When the Canadian Coast Guard announced last year that it wanted to donate a surplus of Messerschmitt-Bölkow-Blohm 105 helicopters to training schools across the country, Steve quickly initiated a request to acquire one. With the support from BCIT Foundation, the aircraft was approved and delivered to ATC earlier this year.
“We are so thankful to the Canadian Coast Guard for this extraordinary donation,” says Jackie Jacob, executive director of BCIT Foundation. “This aircraft emphasizes BCIT’s commitment and reputation for providing our students access to real-world, hands-on experience that sets them apart around the world.”
The Messerschmitt-Bölkow-Blohm (MBB) 105 is a light, twin-engine multi-purpose helicopter originally developed in Germany. The aircraft is known for its ability to perform stunts including dives, rolls, loops and other aerobatic maneuvers. One of the aircraft’s most significant features is its ridged rotor system, which, before this donation, BCIT did not have an example of in its hangar.
“This helicopter has the potential to be used in all three of our technical programs: Aircraft Maintenance Engineer Category M, Aviation Maintenance Technician – Avionics and Aircraft Gas Turbine Technician,” says Steve.

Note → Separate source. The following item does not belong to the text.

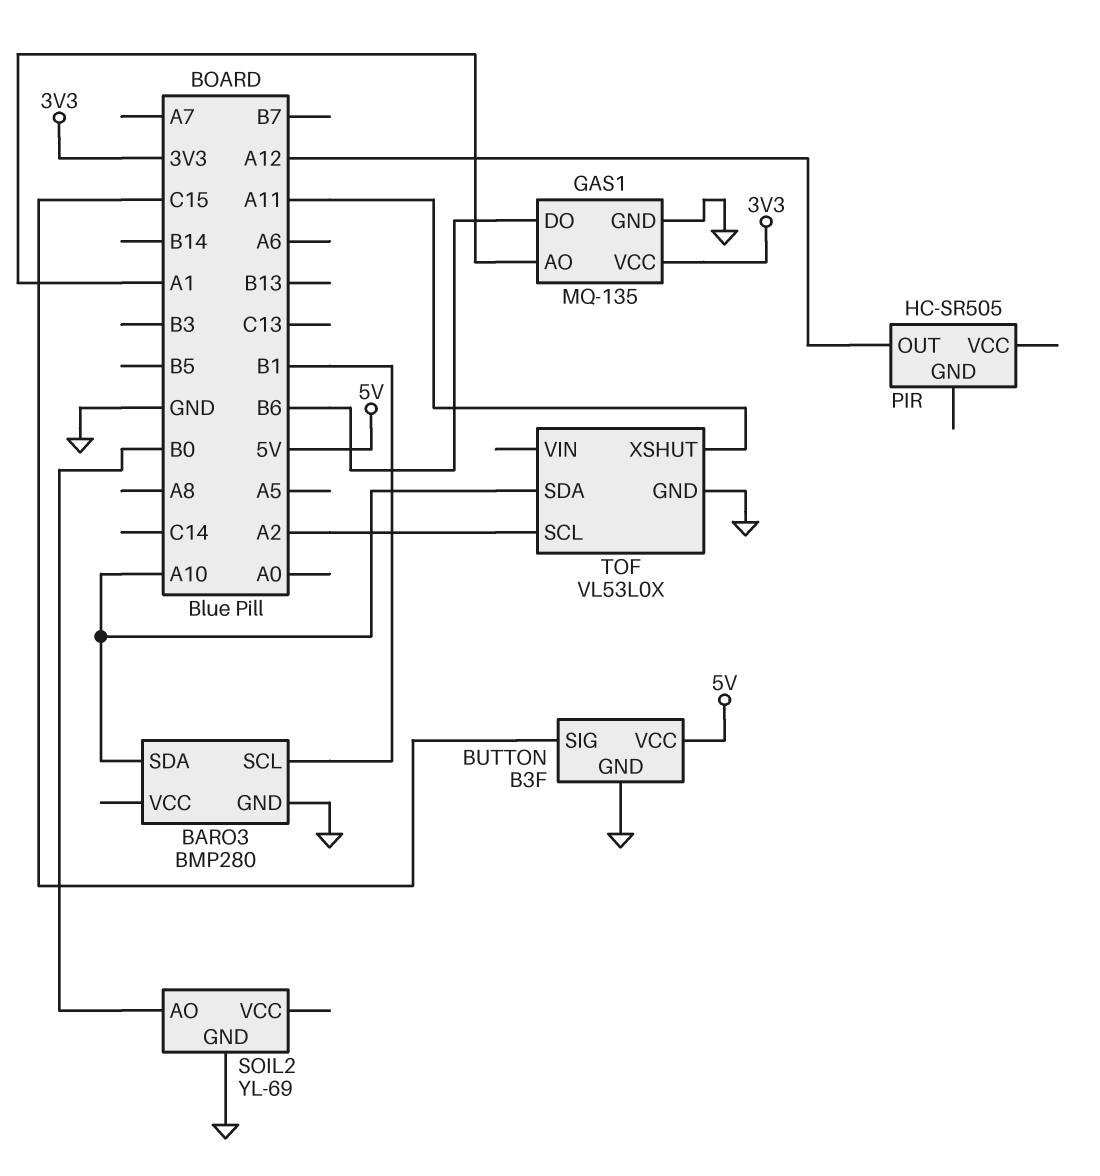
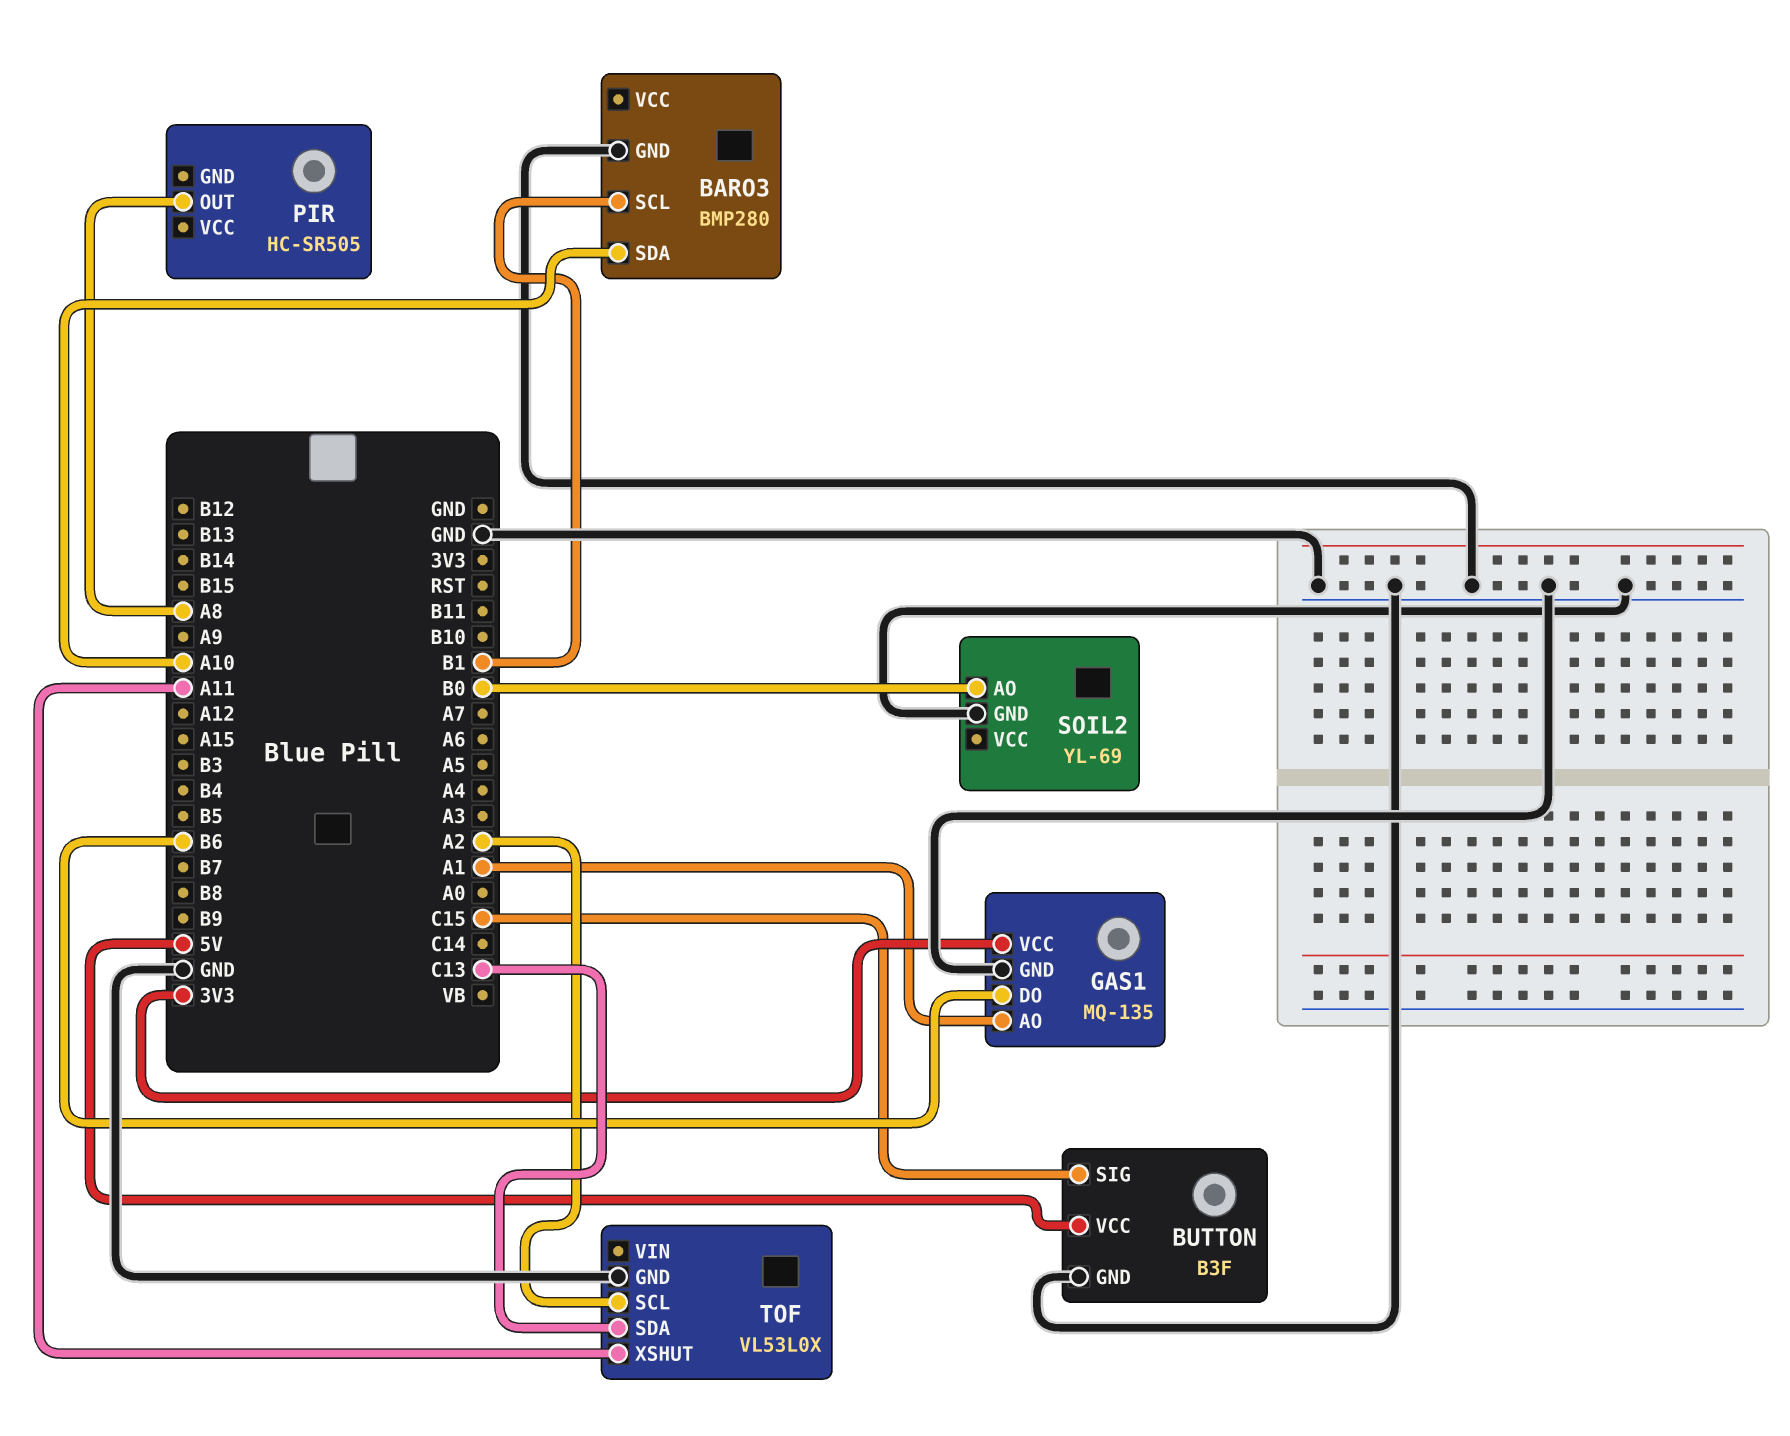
PIR pin OUT: A12 -> A8
TOF pin SDA: A10 -> C13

Students can look forward to the helicopter being incorporated into the curriculum as a tool on which they will learn to conduct inspections for airworthiness, adjust flight controls and perform function checks on navigation and communications systems. In the future, Steve says the Aerospace program plans to have students involved in performing ground runs and maintenance checks on this state-of-the-art aircraft.